*** SOURCE PASSAGE Section Begins ***

This report is the first of recurring CA-MRSA SSTIs in a football team during consecutive seasons. From 2 cases in 2002 to an outbreak involving 11 players in 2003 and then 1 case in 2004, we have shown that eradicating these infections is difficult once they become established in a football team. Infections were likely propagated year to year from previously infected players, and they appear to be susceptible to recurring colonization and infection themselves.
Consistent with other reports, our findings implicate sharing personal items and improper wound care as risk factors for CA-MRSA infections (17
). While the concept is counterintuitive, soap sharing was also associated with MRSA infections in a prison outbreak (19
). Therefore, teams should consider switching to liquid soaps in an outbreak situation and always provide prompt wound care.
Linemen were identified as a high-risk subgroup. They engage in frequent and aggressive skin-to-skin contact during games, similar to hand-to-hand combat maneuvers as reported in a military MRSA outbreak (20
). In addition, linemen tend to be physically larger than their teammates. Increased body mass index and lineman position were risk factors for CA-MRSA infection in another football team outbreak (18
Two recent reported CA-MRSA outbreaks in football teams detected no nasal carriage in their combined cohort of 182 football players (17
). In contrast, we document a high MRSA nasal carriage rate (8%) among team A players even while hexachlorophene showers were provided. The actual carriage rate might be higher, since we obtained nasal cultures after all case-players had begun antimicrobial treatment. Additional case-players may have been carriers as well, but they may have been decolonized before culture. Further research is needed to study the association between nasal carriage of CA-MRSA and SSTI to develop decolonization guidelines. The data facilitated a carrier-control study. Similar to risk factors for infection, nasal acquisition of CA-MRSA is associated with sharing personal items, particularly in the locker room.
Crowded living conditions during training camp appear to facilitate the acquisition of CA-MRSA, which then propagates in on-campus housing. Investigators of an outbreak among military recruits found an association between having a roommate with an SSTI and MRSA infection (21
). Consequently, players' living arrangements should be as dispersed as possible.
Unique to our investigation are 1 confirmed and 2 presumed community-associated strains of MRSA. We presented laboratory results indicating that the outbreak strain was likely the USA300 genotype. Since we do not have PFGE results from 6 case-players, different strains could have caused those infections. However, a multiclonal outbreak is unlikely, since other MRSA SSTI outbreaks in Los Angeles County among soccer players, men who have sex with men, jail inmates, and newborns have been exclusively due to the USA300 strain (14
; Los Angeles County Department of Health Services, unpub. data). In contrast, our limited data do not suggest a clonal spread of MSSA on this team. Multilocus sequence typing was not available locally, which prevented further characterization of the isolates.

*** SOURCE PASSAGE Section Ends ***
*** RECORDED INFORMATION Section Begins ***

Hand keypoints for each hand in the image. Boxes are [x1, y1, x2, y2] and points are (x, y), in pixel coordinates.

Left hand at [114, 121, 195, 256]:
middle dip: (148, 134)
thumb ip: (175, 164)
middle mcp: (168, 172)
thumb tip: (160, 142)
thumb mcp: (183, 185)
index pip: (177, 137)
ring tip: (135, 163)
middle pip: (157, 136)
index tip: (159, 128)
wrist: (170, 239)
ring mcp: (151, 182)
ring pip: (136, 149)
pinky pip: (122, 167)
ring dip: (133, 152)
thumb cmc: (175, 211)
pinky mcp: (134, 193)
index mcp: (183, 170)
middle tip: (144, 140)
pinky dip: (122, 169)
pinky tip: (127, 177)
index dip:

*** RECORDED INFORMATION Section Ends ***

▸ **TASK PROMPT**
Can you rewrite the outbreak report from "Unique to our" to "of the isolates." with each "USA300" replaced by "outbreak"?

▸ **EXERCISE RESPONSE**
Unique to our investigation are 1 confirmed and 2 presumed community-associated strains of MRSA. We presented laboratory results indicating that the outbreak strain was likely the outbreak genotype. Since we do not have PFGE results from 6 case-players, different strains could have caused those infections. However, a multiclonal outbreak is unlikely, since other MRSA SSTI outbreaks in Los Angeles County among soccer players, men who have sex with men, jail inmates, and newborns have been exclusively due to the outbreak strain (14
; Los Angeles County Department of Health Services, unpub. data). In contrast, our limited data do not suggest a clonal spread of MSSA on this team. Multilocus sequence typing was not available locally, which prevented further characterization of the isolates.